Nelle esecuzioni dal vivo non faccio mai troppa attenzione alle inevitabili imprecisioni, ma nel caso di Rimonda non riesco a ricordare nessun momento in cui abbia avuta la benché minima caduta di stile o di intonazione, inoltre affronta un repertorio poco comune, quello che tra 1700 e 1800 noi liutai definiamo “di transizione”, riferendoci al fatto che ormai lasciati definitivamente al passato il Barocco e i suoi fasti, i violini classici affrontano una fase a cui nemmeno il “Leclair” è riuscito a sottrarsi: la montatura “alla moderna”, ossia quell’insieme di modifiche strutturali che hanno reso il violino barocco ciò che noi vediamo e costruiamo oggi.

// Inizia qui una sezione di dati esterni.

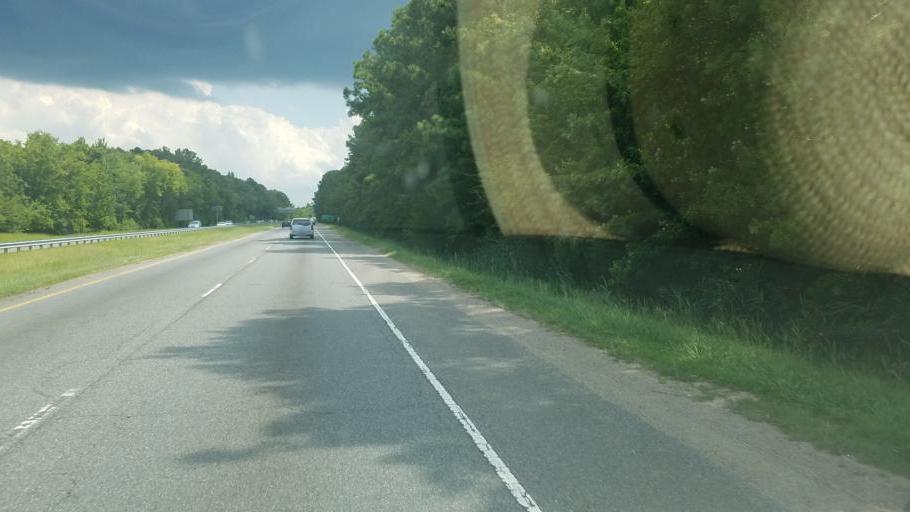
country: US
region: Virginia
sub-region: City of Chesapeake
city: Chesapeake
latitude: 36.7316
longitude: -76.2334
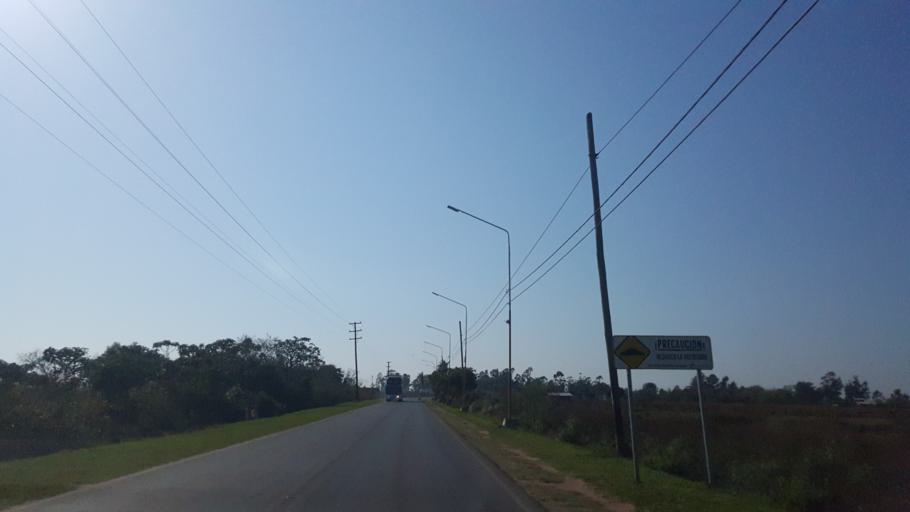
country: AR
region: Corrientes
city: Ituzaingo
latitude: -27.5938
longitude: -56.6825
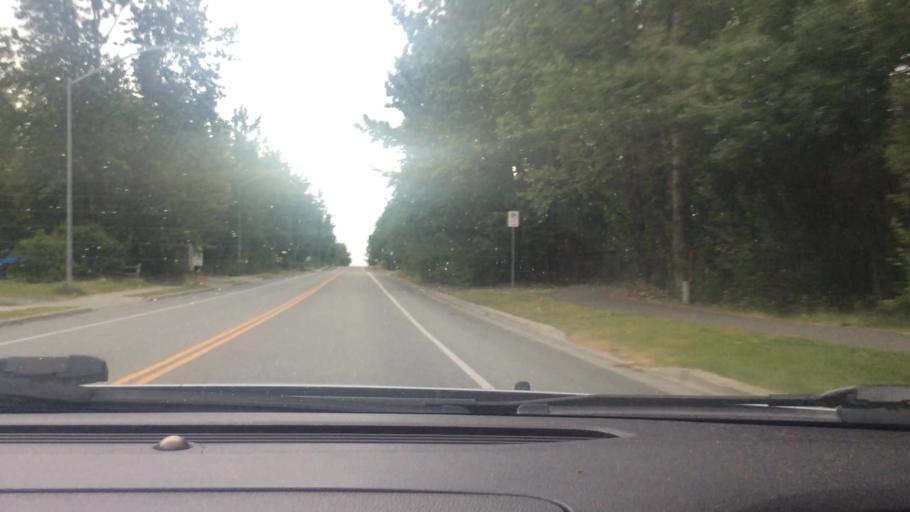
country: US
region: Alaska
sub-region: Anchorage Municipality
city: Anchorage
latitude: 61.1854
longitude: -149.7633
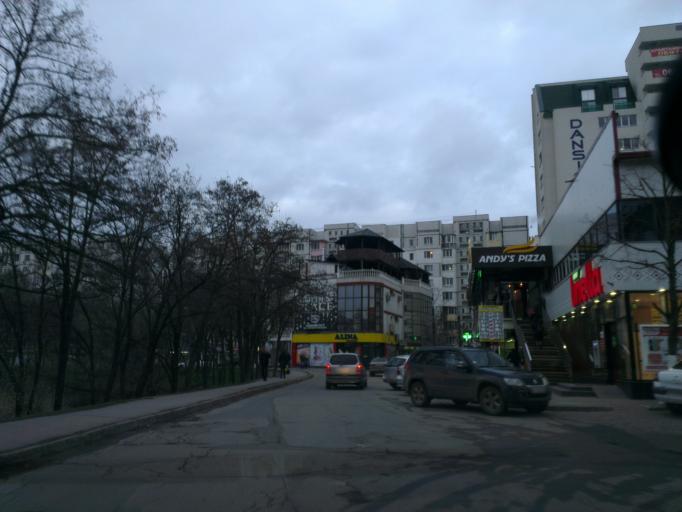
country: MD
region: Chisinau
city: Chisinau
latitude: 47.0370
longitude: 28.8276
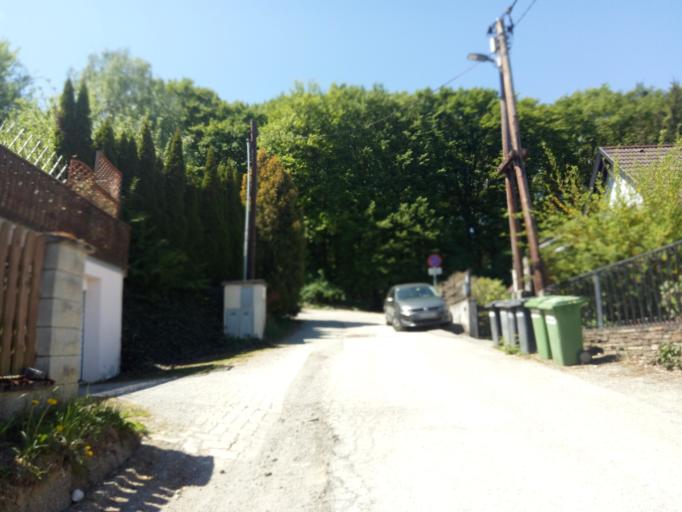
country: AT
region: Lower Austria
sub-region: Politischer Bezirk Modling
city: Kaltenleutgeben
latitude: 48.1263
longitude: 16.1792
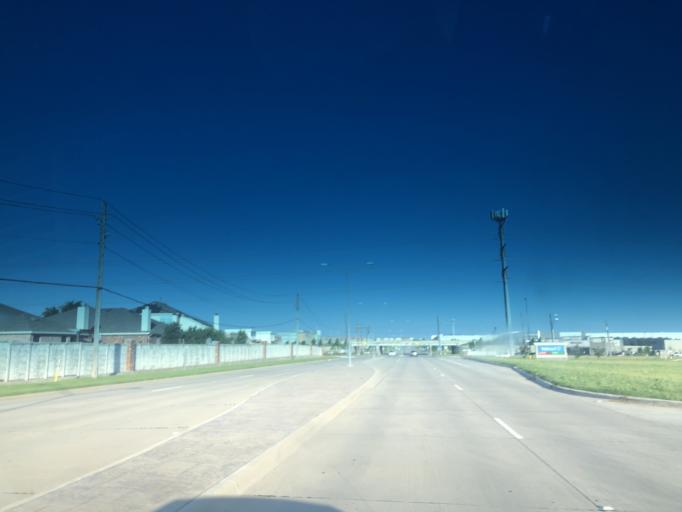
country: US
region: Texas
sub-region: Dallas County
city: Grand Prairie
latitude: 32.7055
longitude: -97.0208
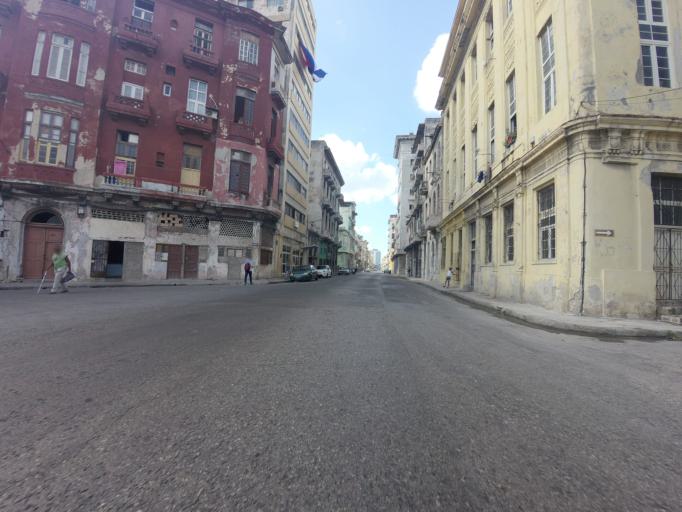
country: CU
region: La Habana
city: Centro Habana
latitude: 23.1415
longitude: -82.3647
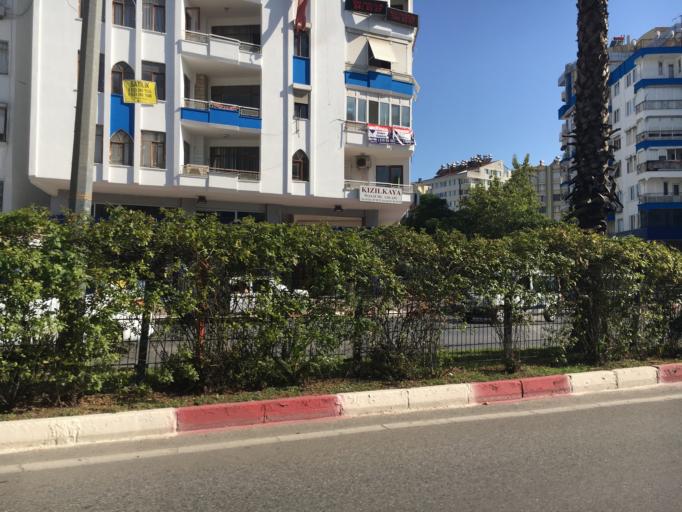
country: TR
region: Antalya
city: Antalya
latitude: 36.8919
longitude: 30.6981
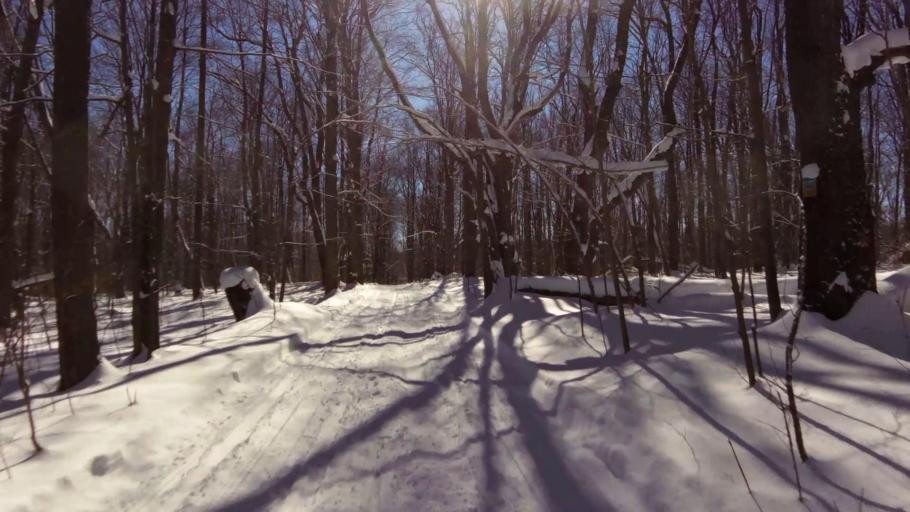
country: US
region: New York
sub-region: Chautauqua County
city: Mayville
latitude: 42.2139
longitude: -79.5348
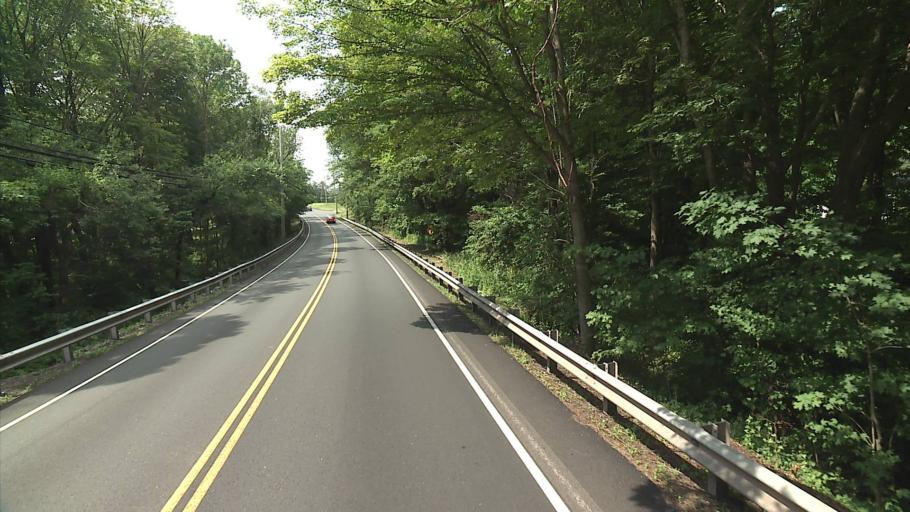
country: US
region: Connecticut
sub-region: New Haven County
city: North Branford
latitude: 41.3864
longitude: -72.7941
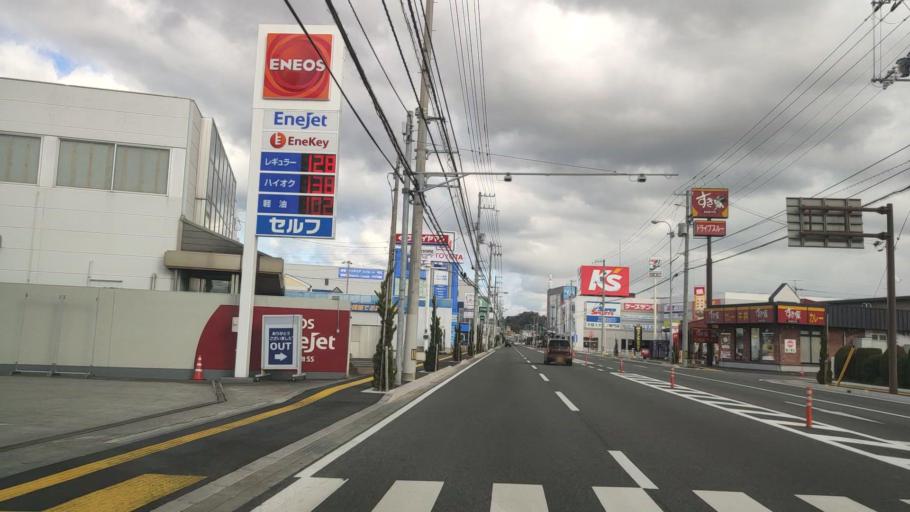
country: JP
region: Ehime
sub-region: Shikoku-chuo Shi
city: Matsuyama
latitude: 33.8631
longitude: 132.7500
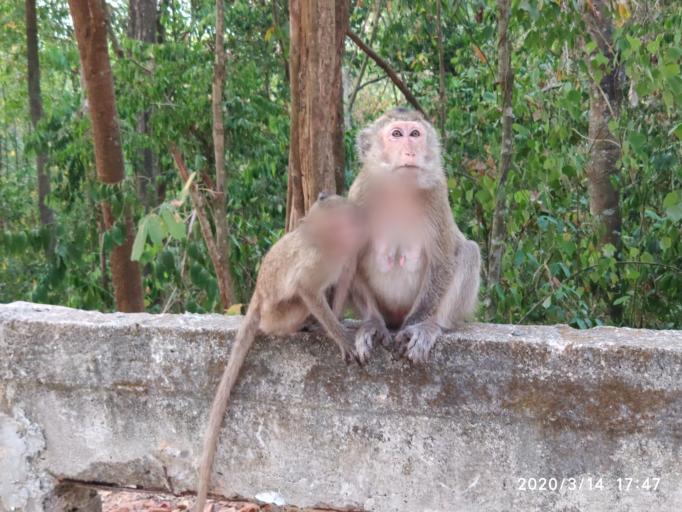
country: TH
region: Rayong
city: Klaeng
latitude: 12.6495
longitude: 101.5318
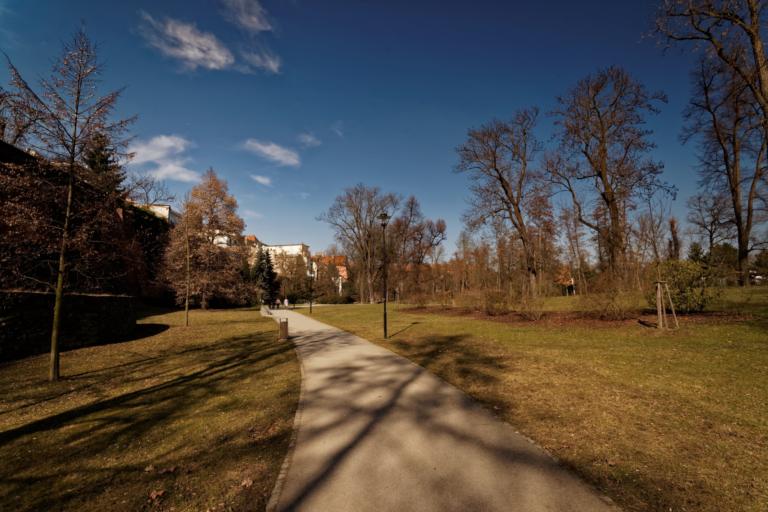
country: CZ
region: Olomoucky
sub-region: Okres Olomouc
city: Olomouc
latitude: 49.5916
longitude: 17.2560
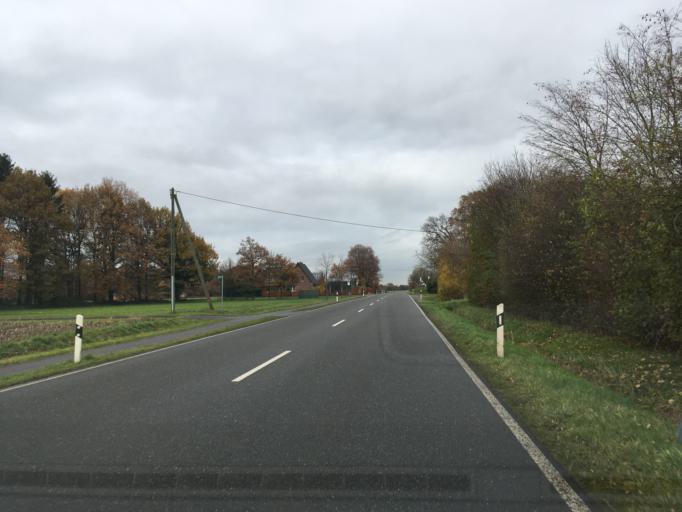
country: DE
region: North Rhine-Westphalia
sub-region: Regierungsbezirk Munster
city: Gescher
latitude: 51.9797
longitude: 7.0249
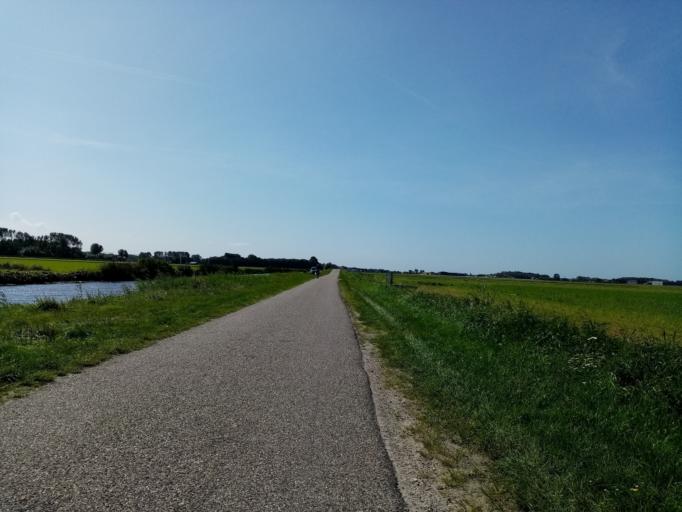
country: NL
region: South Holland
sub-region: Gemeente Lisse
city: Lisse
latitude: 52.2917
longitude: 4.5488
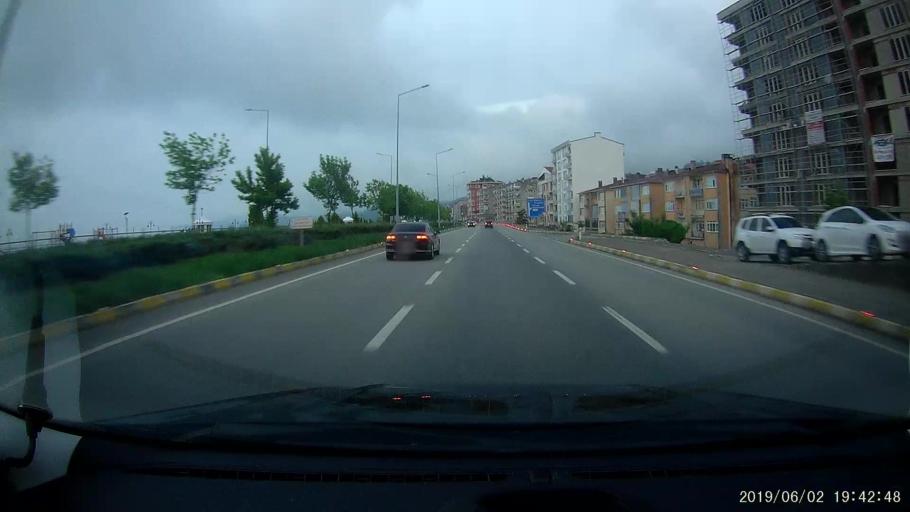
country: TR
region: Giresun
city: Kesap
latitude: 40.9170
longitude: 38.5128
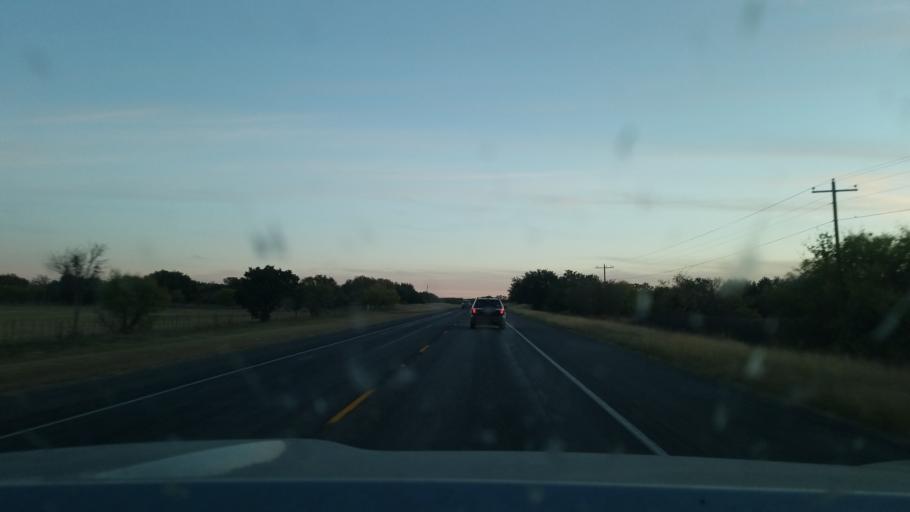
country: US
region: Texas
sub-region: Stephens County
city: Breckenridge
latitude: 32.5870
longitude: -98.8976
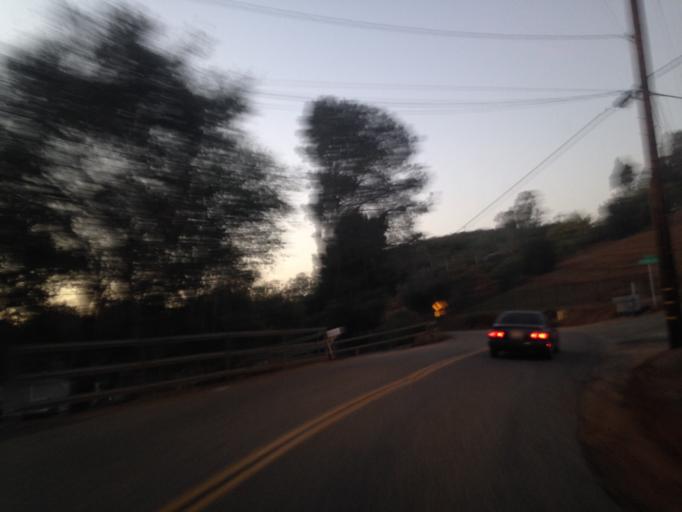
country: US
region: California
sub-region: San Diego County
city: Bonsall
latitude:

Eppure anche in quell’epoca di profonde trasformazioni culturali e tecniche, l’influsso del Barocco nelle composizioni degli autori dell’epoca si avverte chiaro, e anche Rimonda che quel periodo sembra conoscerlo molto bene, forse anche per la sua profonda dedizione a Viotti, non tradisce la storia con vibrati veementi e arcate di un virtuosismo a volte selvaggio, che troppo spesso funestano le mie povere orecchie, come accade con altri interpreti, anche di gran blasone, di oggi e di ieri che a volte sembrano poco avvezzi alla realtà del “suono italiano”.

Rimonda e il suo “Leclair” ci restituiscono il valore del sussurro e del silenzio, così che ci si potrebbe chiedere dove il dolore e la sofferenza de “Le Violon Noir”, le inquietudini di Tartini e della Baronessa di Carini dove siano andati a finire,  si può rispondere solo che la musica, espressione artistica della nostra vita umana, racchiudono tutto. Ed è per questo che io stasera mi sento di sorridere al mistero, perché il suono di questo violino è senza ombre, è chiaro e luminoso,  “Le Clair” appunto, e niente ci fa pensare ad un “Violon Noir”.

Qualche parola su violino: il “Leclair”, pur nelle sue meravigliose doti sonore, è indubbiamente un violino che ha sofferto molto, quelle che si ritengono siano le tracce insanguinate dell’abbraccio di Jean Marie Leclair nei suoi ultimi momenti di agonia, sono evidenti. Ignoro al momento quanto sia da attribuire a verità o leggenda, ma è certo che quelle zone più scure sembrano essere state ripulite fin troppo a fondo (senza peraltro esser riusciti nell’intento), e che qualcosa abbia penetrato profondamente le fibre del legno, e che poi ritocchi e forse riverniciatura successive hanno reso ancora più evidenti. Che sia uno Stradivari autentico non è testimoniato solo dalla grandezza del suono, ma anche dalla forma stessa del violino, che in ogni copia non si riesce mai ad avvertire fino in fondo quella purezza di curve originaria, così come il taglio delle “effe” conserva sostanziosi bagliori dell’antica freschezza.